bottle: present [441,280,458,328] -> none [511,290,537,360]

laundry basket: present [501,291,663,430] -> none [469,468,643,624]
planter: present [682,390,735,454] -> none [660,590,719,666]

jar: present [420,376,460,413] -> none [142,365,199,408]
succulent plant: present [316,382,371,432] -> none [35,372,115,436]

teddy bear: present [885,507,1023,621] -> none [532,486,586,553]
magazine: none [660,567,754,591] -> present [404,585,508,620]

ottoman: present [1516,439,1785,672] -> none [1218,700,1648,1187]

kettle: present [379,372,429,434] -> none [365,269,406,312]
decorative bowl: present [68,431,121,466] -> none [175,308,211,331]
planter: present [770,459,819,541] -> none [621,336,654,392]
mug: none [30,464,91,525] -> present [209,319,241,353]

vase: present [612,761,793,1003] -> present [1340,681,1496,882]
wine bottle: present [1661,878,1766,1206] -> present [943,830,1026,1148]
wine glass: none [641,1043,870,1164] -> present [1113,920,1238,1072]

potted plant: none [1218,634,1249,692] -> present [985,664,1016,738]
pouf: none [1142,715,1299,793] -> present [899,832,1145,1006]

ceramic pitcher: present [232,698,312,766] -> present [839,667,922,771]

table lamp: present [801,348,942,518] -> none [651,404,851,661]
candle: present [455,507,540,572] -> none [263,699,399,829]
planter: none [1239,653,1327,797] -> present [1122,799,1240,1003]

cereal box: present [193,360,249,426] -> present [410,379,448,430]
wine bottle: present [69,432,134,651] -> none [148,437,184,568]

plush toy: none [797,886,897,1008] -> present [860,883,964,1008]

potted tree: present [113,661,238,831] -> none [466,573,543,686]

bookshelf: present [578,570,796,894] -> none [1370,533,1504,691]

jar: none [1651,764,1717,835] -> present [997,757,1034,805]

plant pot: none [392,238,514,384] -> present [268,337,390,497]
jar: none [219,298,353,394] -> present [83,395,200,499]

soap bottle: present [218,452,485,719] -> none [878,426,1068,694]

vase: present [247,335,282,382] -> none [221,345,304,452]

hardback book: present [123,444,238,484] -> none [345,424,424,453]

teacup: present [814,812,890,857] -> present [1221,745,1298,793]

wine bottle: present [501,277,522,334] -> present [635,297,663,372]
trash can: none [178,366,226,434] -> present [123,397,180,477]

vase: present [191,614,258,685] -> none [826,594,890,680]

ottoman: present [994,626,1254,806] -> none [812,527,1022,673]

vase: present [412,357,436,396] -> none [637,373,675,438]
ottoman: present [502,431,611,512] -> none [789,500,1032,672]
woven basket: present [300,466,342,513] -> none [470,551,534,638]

— INSTRUCTIONS TO FOLLOW —
Go through the records and copy each line with "vase" in it.

— THE ANSWER —
vase: present [612,761,793,1003] -> present [1340,681,1496,882]
vase: present [247,335,282,382] -> none [221,345,304,452]
vase: present [191,614,258,685] -> none [826,594,890,680]
vase: present [412,357,436,396] -> none [637,373,675,438]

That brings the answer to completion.